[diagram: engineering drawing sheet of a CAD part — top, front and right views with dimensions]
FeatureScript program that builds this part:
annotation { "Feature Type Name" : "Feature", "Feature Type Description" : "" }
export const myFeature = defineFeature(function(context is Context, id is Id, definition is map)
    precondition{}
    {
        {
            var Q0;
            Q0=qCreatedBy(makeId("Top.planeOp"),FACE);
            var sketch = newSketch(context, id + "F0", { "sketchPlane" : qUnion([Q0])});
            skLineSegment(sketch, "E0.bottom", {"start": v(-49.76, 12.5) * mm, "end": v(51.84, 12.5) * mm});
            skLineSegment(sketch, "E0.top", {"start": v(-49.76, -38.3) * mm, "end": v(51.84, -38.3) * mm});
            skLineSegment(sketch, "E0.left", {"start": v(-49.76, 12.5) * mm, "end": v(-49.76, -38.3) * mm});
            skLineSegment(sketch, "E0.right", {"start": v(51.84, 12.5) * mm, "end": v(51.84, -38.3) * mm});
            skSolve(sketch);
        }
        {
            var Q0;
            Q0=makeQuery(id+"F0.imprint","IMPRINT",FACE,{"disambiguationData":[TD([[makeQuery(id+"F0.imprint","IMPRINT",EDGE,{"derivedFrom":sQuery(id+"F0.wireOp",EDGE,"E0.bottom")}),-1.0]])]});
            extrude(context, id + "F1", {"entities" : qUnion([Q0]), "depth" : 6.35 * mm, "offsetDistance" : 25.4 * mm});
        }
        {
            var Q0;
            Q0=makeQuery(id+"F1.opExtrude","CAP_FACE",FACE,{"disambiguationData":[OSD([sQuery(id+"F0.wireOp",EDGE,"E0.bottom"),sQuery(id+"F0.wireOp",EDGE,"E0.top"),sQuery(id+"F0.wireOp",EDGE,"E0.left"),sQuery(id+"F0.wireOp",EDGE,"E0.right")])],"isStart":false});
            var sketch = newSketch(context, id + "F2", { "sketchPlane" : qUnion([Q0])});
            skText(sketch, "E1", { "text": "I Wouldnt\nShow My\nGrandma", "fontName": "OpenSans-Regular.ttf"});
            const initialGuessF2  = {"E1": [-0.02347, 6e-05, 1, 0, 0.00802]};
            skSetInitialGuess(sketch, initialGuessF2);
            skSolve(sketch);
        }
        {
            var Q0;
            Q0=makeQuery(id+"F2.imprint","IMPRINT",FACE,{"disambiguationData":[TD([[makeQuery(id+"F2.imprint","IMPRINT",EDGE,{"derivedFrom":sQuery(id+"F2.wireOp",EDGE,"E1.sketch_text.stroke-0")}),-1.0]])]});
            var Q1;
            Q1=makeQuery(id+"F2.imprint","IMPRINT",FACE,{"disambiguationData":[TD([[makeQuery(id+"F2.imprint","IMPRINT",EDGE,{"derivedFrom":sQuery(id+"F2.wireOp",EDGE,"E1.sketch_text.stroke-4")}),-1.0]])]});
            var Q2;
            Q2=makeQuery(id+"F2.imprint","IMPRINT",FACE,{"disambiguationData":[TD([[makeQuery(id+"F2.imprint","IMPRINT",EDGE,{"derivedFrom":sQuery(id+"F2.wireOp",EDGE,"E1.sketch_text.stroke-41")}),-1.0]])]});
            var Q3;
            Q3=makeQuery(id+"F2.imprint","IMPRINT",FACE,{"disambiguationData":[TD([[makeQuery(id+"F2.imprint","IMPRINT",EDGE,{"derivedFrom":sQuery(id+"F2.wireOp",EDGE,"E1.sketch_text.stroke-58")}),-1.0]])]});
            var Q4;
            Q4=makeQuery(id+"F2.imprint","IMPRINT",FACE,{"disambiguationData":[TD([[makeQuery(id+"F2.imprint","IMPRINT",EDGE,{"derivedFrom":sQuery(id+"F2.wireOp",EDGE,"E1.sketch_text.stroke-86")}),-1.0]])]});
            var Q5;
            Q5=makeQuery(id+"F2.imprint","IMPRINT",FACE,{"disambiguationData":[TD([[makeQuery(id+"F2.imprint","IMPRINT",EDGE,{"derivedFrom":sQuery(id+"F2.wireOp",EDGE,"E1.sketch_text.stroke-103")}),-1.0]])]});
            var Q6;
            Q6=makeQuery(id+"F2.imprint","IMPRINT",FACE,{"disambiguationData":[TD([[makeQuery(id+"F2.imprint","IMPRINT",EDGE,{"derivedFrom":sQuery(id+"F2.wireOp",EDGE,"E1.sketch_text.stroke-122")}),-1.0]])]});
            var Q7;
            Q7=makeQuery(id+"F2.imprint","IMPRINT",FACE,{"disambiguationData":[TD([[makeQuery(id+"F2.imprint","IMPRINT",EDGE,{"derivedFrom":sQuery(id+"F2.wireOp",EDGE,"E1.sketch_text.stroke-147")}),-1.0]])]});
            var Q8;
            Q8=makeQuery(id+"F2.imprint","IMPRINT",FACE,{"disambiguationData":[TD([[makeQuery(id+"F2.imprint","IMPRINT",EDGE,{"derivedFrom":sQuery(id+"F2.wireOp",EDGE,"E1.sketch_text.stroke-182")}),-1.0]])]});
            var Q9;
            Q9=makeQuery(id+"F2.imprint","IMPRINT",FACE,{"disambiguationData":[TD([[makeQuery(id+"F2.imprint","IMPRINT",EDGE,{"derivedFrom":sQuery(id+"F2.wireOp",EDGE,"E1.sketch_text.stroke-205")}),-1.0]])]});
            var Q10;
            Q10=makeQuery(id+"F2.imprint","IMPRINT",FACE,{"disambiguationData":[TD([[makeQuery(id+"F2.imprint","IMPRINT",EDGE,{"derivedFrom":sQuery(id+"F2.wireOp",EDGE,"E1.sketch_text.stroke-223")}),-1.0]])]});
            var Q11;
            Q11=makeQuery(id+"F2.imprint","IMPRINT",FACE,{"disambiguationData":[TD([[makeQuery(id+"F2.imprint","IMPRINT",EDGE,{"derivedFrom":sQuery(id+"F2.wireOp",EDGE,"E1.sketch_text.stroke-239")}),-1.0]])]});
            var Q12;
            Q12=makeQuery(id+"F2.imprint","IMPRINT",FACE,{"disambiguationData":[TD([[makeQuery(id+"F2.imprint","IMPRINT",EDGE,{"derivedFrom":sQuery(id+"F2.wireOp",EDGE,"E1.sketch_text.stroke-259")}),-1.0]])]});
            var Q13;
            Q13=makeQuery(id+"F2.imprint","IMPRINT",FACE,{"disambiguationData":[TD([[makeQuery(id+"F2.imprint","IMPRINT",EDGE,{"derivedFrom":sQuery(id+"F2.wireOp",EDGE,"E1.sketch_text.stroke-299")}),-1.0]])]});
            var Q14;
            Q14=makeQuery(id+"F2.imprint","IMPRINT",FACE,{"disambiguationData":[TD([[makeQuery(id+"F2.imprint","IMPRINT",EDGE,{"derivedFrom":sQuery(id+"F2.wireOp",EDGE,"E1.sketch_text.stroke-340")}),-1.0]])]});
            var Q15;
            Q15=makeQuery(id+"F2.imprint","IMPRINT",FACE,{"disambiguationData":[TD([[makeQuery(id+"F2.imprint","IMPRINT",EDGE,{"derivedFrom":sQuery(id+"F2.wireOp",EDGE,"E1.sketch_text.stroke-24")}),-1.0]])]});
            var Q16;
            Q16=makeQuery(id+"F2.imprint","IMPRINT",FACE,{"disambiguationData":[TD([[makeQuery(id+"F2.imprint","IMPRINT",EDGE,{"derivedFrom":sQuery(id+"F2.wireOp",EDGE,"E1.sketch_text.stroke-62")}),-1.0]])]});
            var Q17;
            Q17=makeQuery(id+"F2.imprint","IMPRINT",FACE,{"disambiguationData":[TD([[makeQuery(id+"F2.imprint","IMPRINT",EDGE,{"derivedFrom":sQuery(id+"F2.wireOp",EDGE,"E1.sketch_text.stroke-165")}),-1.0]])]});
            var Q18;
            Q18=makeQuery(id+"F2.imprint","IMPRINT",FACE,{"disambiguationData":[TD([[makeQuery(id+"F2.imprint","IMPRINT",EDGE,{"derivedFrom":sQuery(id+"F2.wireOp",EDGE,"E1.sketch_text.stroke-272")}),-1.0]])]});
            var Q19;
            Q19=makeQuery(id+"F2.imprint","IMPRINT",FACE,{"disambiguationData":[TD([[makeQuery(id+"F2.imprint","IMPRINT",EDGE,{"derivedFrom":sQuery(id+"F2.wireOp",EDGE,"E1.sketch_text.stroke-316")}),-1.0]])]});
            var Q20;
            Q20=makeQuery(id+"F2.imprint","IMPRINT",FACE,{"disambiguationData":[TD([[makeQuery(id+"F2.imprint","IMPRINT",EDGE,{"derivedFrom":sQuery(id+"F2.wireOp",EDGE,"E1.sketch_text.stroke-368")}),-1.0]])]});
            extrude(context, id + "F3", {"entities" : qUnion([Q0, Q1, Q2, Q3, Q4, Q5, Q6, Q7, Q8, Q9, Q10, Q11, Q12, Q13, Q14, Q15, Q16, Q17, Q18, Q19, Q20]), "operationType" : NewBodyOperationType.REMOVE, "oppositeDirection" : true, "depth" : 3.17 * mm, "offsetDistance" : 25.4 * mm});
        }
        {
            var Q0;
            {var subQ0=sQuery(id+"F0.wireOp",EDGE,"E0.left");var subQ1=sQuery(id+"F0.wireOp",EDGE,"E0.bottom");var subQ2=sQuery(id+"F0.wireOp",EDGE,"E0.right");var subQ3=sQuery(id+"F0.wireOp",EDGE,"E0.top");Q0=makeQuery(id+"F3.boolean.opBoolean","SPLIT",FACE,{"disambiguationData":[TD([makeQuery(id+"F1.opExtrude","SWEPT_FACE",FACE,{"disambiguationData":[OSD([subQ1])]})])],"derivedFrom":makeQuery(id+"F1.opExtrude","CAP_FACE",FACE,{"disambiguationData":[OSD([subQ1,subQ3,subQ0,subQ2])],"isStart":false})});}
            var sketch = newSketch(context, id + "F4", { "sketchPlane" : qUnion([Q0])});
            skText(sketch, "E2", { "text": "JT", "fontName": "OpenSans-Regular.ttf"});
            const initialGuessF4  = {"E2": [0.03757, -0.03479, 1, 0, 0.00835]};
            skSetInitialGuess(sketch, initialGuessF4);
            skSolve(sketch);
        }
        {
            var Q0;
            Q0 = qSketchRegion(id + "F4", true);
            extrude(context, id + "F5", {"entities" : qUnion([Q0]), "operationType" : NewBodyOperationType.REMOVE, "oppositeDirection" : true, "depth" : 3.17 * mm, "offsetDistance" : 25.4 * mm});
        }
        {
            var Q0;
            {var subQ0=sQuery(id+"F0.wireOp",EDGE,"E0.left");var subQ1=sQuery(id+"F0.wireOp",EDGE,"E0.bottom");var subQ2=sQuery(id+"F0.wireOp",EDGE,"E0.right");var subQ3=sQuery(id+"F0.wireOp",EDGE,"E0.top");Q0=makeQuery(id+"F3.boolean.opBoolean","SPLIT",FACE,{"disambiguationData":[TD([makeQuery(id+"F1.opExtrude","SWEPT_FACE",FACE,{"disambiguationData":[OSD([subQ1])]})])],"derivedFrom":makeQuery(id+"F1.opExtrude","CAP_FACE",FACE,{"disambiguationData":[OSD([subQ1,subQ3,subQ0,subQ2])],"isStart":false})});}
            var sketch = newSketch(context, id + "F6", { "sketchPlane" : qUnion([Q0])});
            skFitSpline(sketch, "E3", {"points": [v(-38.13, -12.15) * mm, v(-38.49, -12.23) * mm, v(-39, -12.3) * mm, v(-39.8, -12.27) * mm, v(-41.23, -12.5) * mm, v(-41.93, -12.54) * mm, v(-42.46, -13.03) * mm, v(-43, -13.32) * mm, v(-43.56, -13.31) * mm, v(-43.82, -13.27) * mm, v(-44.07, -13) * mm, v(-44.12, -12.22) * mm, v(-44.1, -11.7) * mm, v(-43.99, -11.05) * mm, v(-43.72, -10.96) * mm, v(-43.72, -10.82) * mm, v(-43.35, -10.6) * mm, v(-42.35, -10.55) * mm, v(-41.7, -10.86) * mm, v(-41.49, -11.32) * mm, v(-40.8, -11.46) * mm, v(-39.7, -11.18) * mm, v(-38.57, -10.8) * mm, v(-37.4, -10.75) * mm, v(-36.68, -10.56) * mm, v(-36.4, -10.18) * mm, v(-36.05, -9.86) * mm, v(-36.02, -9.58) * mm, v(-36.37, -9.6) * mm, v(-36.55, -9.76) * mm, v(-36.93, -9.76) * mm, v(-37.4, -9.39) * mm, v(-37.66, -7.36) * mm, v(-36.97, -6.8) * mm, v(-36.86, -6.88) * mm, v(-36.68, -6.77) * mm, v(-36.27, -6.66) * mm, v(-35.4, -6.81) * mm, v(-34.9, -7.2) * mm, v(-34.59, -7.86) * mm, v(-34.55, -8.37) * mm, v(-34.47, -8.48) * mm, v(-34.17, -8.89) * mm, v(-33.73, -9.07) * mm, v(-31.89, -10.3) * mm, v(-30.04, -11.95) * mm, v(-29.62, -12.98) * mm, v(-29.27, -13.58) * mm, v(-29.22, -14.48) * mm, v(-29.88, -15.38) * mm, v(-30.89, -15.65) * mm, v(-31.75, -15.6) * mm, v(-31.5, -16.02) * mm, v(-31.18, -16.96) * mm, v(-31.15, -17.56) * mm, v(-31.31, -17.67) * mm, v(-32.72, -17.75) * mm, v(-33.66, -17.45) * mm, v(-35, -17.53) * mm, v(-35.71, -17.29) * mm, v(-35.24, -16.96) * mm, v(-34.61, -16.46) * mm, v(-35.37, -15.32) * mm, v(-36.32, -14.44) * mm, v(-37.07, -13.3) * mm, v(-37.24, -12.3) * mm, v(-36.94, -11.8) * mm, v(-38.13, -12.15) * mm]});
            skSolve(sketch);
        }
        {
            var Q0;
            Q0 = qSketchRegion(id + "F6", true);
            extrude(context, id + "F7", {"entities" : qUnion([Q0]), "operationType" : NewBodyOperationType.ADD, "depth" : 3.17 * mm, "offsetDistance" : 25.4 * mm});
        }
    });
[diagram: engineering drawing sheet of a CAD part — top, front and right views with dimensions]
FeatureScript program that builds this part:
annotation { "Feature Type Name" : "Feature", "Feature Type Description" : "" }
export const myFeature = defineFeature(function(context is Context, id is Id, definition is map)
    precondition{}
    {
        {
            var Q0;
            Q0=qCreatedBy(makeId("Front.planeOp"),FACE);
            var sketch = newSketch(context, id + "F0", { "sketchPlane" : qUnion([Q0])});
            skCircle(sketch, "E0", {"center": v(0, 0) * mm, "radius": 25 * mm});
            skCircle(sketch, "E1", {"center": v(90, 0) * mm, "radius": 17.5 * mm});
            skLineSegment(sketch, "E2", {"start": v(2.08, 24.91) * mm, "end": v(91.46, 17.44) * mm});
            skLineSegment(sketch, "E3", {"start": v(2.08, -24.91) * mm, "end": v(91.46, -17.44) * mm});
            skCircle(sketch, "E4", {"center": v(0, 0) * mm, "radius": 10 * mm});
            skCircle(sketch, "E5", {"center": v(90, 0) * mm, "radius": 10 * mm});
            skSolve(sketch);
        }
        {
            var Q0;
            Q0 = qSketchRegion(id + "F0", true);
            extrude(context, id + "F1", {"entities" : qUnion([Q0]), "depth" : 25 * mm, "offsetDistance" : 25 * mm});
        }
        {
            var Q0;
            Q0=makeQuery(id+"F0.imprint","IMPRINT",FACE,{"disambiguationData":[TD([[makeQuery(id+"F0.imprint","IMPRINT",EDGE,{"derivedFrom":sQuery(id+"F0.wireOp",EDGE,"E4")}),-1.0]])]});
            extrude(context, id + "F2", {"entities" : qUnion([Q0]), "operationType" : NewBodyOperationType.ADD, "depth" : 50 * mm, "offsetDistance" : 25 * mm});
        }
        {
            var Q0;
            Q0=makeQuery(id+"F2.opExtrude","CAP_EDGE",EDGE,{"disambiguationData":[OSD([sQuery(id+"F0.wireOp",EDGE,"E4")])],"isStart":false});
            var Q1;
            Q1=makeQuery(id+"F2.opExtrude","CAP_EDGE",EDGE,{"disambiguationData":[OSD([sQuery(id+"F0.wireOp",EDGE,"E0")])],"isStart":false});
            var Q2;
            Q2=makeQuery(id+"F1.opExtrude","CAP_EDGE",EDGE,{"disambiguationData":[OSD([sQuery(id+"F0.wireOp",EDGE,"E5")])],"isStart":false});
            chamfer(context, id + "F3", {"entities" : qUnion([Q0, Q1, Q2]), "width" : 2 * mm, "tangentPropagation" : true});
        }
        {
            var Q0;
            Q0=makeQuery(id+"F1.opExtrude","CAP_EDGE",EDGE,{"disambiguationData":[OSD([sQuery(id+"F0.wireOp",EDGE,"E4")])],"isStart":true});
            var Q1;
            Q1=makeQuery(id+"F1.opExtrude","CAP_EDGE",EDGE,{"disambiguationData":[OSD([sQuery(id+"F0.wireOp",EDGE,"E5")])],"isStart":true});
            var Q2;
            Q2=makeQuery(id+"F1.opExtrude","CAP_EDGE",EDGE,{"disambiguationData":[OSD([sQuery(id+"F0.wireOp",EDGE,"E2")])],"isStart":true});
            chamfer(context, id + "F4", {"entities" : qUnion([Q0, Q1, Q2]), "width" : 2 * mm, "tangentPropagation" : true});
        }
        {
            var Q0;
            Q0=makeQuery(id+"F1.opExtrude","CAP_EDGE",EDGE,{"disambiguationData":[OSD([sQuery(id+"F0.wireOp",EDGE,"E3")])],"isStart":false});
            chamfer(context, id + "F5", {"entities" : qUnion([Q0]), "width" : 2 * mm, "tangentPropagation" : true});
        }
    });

> [WORK TO BE COMPLETED] Copy out each line above that contains the string "sketchPlane".

> [OUTPUT]
            var sketch = newSketch(context, id + "F0", { "sketchPlane" : qUnion([Q0])});
            var sketch = newSketch(context, id + "F2", { "sketchPlane" : qUnion([Q0])});
            var sketch = newSketch(context, id + "F4", { "sketchPlane" : qUnion([Q0])});
            var sketch = newSketch(context, id + "F6", { "sketchPlane" : qUnion([Q0])});
            var sketch = newSketch(context, id + "F0", { "sketchPlane" : qUnion([Q0])});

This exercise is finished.